Nel documento a firma Nannicini, «il ridisegno delle regole su rappresentanza e contrattazione» era affidato a una «Commissione paritetica» istituita presso il Cnel. All’ente era riconosciuto così un ruolo centrale nella riscrittura della normativa, per il banale motivo che il Consiglio custodisce l’archivio con tutti i 957 contratti collettivi. Esattamente quello che intende fare il governo Meloni. I due mesi di tempo assegnati all’ente presieduto da Renato Brunetta coincidono con le tempistiche indicate dalla Camera, che a inizio agosto, ha rinviato di sessanta giorni l’esame della proposta delle opposizioni sul salario minimo, in tempo utile per inserire la misura già nella legge di bilancio.

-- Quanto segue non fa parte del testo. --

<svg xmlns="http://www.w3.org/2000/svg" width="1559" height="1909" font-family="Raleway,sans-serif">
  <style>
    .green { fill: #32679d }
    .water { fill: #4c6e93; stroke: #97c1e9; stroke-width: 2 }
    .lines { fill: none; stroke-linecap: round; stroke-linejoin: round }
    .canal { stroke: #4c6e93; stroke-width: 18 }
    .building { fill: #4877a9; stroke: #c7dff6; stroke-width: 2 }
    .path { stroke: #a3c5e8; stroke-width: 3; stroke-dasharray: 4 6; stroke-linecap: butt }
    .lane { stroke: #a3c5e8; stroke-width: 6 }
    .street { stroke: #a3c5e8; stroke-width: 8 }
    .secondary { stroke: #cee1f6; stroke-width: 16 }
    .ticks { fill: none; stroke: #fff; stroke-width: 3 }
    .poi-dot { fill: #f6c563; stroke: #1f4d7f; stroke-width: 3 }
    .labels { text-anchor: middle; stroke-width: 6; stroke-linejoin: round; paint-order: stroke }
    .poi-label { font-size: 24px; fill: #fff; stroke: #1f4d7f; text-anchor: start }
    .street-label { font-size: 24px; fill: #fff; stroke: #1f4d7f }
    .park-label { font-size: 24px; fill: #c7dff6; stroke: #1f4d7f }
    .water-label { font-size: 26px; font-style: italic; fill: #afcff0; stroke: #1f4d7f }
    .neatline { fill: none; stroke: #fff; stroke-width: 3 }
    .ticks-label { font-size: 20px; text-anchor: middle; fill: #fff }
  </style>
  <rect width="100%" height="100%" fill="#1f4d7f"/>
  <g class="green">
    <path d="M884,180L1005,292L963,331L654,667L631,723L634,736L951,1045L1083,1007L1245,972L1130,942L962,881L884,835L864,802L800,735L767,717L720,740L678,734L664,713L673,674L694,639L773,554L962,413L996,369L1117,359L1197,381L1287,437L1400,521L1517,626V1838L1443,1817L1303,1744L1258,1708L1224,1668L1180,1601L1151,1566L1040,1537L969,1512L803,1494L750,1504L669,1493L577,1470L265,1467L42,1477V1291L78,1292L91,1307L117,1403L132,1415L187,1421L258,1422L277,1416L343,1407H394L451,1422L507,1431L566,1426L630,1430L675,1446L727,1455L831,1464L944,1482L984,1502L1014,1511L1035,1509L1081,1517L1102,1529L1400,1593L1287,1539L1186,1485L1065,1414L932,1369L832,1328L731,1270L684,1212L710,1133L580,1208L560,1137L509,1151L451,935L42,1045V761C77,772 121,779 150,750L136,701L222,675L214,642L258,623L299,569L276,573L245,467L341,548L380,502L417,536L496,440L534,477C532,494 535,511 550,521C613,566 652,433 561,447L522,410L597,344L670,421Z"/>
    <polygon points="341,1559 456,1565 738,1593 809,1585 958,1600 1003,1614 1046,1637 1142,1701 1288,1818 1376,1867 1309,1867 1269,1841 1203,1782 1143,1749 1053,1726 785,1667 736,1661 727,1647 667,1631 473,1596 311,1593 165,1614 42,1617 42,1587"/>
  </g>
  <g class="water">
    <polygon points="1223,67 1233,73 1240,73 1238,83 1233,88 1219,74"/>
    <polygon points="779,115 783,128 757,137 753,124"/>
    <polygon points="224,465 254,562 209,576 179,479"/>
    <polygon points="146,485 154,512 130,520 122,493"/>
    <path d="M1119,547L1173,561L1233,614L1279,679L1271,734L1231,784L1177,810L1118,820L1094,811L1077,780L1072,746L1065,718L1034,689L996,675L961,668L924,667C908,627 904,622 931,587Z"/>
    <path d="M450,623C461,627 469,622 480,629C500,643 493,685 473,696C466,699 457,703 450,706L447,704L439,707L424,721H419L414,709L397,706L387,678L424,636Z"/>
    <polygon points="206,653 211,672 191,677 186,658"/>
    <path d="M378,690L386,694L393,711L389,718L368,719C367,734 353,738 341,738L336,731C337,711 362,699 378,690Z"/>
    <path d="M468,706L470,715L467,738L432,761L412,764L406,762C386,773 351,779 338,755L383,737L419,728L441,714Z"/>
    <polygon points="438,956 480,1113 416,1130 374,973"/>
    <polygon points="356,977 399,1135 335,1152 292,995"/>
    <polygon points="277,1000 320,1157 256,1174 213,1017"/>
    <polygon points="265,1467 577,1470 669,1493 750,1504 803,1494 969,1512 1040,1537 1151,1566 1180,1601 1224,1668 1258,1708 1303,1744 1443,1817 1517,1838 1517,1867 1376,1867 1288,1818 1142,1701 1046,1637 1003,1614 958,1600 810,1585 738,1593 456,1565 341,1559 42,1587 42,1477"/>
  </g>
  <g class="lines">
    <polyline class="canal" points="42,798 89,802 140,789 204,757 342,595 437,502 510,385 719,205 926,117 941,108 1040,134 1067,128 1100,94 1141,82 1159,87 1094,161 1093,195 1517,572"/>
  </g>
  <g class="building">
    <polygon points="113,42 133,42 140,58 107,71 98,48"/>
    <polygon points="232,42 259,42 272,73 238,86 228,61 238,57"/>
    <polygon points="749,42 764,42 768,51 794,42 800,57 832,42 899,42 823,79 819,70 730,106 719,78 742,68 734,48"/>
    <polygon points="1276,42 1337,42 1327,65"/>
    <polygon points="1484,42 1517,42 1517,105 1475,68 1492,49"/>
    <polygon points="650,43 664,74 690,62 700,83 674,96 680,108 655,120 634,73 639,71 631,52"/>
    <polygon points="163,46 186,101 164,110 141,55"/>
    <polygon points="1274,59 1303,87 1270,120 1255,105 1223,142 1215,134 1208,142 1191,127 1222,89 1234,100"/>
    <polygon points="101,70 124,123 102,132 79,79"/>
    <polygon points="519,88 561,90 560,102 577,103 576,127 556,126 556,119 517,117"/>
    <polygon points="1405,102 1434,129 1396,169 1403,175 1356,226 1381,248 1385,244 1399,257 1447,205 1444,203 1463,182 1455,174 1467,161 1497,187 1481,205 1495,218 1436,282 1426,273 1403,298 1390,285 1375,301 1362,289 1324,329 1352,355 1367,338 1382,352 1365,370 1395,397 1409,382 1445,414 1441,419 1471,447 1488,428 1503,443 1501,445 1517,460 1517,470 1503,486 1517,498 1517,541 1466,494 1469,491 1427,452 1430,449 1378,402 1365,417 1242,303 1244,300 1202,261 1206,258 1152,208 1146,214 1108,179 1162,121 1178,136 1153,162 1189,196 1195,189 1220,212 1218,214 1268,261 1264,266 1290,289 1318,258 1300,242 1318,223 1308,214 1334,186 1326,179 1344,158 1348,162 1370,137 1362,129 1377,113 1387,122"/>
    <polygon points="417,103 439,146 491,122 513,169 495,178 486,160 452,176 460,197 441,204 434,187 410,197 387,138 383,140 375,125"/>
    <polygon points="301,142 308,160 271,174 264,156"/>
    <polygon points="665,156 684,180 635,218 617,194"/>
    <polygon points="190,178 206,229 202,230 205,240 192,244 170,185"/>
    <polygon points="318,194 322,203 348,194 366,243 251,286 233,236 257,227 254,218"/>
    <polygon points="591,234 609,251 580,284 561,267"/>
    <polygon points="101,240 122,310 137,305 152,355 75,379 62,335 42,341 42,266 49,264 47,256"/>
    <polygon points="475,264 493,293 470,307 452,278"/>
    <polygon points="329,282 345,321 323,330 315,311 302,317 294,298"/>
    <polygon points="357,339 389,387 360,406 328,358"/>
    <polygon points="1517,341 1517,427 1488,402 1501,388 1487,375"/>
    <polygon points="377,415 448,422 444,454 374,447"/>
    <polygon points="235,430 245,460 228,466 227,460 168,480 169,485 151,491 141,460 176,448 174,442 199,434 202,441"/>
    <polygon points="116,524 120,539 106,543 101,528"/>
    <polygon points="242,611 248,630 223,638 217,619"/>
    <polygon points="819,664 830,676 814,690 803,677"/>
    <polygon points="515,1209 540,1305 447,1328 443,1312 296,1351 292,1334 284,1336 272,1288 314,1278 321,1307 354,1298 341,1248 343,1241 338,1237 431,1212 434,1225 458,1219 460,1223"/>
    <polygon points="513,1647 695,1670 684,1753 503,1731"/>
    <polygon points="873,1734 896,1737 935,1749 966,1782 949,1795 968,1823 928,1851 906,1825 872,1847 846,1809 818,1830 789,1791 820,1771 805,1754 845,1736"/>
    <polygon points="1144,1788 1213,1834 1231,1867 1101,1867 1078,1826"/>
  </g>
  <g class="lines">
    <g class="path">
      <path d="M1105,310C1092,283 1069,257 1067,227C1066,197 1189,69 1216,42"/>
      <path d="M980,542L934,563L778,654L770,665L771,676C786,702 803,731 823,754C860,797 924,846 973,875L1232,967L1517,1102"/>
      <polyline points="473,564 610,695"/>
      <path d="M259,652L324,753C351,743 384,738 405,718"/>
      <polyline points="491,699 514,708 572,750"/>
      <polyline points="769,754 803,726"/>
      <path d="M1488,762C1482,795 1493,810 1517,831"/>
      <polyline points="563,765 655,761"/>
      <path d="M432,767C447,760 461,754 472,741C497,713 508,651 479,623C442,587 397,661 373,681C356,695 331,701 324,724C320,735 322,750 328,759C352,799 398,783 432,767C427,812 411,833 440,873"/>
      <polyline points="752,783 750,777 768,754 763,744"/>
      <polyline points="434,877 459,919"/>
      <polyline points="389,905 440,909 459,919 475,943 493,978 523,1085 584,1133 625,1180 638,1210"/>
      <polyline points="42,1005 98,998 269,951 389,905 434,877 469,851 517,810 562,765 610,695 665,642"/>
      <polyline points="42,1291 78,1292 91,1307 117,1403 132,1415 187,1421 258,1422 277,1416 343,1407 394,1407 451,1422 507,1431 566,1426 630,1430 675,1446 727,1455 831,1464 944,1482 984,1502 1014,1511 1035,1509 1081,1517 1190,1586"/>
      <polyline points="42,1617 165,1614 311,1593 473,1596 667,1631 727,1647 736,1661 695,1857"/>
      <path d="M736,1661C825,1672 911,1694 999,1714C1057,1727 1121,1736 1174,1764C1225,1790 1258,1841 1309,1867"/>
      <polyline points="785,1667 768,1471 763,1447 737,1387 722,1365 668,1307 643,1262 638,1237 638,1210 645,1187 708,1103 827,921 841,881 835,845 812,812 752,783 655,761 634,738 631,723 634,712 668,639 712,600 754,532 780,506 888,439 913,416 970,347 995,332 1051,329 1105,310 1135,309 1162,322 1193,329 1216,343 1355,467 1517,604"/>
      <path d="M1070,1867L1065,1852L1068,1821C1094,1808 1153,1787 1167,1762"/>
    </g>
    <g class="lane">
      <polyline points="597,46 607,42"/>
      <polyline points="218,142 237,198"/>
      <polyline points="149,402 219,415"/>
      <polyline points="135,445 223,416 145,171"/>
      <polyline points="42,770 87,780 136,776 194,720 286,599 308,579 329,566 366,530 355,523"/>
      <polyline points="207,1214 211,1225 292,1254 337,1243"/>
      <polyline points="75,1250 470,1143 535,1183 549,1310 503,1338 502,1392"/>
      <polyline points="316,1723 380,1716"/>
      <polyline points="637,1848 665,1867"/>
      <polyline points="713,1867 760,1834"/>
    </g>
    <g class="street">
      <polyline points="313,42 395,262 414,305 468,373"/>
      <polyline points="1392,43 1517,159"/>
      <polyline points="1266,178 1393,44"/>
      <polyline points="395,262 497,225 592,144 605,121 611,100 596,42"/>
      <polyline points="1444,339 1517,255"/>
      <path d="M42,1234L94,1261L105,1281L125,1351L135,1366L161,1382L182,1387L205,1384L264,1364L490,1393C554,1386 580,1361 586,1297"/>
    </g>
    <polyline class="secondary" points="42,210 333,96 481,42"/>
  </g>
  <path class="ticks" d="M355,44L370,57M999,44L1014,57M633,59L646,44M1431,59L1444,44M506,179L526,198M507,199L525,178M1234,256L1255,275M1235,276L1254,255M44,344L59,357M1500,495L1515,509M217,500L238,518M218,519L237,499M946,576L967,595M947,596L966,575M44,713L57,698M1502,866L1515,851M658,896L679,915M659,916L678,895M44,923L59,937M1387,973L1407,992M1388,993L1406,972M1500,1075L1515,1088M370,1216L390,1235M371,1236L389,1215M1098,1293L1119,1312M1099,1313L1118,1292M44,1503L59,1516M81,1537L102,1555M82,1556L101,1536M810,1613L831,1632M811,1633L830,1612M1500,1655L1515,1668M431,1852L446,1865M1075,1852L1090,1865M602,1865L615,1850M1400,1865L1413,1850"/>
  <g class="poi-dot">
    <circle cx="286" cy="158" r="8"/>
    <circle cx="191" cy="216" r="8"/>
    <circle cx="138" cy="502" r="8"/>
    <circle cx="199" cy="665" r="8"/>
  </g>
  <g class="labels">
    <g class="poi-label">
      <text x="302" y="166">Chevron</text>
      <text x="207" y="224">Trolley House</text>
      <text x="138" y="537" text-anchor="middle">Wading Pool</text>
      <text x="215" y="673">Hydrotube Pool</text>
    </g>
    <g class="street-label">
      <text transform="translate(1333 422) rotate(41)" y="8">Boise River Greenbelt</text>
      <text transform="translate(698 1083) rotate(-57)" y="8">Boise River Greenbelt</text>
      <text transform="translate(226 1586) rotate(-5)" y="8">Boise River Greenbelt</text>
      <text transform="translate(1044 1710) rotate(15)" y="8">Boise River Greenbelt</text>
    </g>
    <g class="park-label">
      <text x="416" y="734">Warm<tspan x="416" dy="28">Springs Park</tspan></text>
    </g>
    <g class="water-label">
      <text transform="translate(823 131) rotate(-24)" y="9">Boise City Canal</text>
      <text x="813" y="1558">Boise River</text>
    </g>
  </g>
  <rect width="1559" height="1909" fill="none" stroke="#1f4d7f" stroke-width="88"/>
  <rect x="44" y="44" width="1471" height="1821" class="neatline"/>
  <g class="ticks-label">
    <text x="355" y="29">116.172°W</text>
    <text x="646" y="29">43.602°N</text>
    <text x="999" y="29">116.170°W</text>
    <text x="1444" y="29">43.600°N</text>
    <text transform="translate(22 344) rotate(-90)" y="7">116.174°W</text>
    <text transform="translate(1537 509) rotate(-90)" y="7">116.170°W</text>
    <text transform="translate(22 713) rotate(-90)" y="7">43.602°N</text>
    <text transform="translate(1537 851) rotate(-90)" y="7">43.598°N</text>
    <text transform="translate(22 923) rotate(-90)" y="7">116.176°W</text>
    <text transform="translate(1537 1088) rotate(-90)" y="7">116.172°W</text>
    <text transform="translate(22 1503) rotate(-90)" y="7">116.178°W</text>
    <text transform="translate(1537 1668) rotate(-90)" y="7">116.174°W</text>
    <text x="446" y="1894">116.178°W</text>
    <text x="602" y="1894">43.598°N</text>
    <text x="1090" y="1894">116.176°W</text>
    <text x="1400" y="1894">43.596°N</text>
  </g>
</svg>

Nel frattempo, al Cnel, da quanto si è appreso ieri, toccherà il compito di effettuare uno studio sui minimi stabiliti nei contratti collettivi, oltre a un approfondimento sulla retribuzione effettiva percepita (compresi tfr, ferie, mensilità aggiuntive), in modo da definire meglio il concetto di “lavoro povero”. Intanto, secondo Unimpresa, l’introduzione in Italia di una paga da 9 euro l’ora (che renderebbe «il livello retributivo italiano uno dei più elevati fra i Paesi membri» dell’Ue) avrebbe un impatto sulle aziende pari a 6,7 miliardi. «Tale aumento del costo del lavoro», si legge nello studio, avrebbe un effetto «negativo principalmente sulle piccole e medie imprese, riducendo drasticamente la competitività soprattutto nei mercati internazionali». Inutile dire che, in particolare nel Mezzogiorno, si avrebbe una «riduzione di manodopera oppure, in alternativa, ulteriore ricorso al sommerso».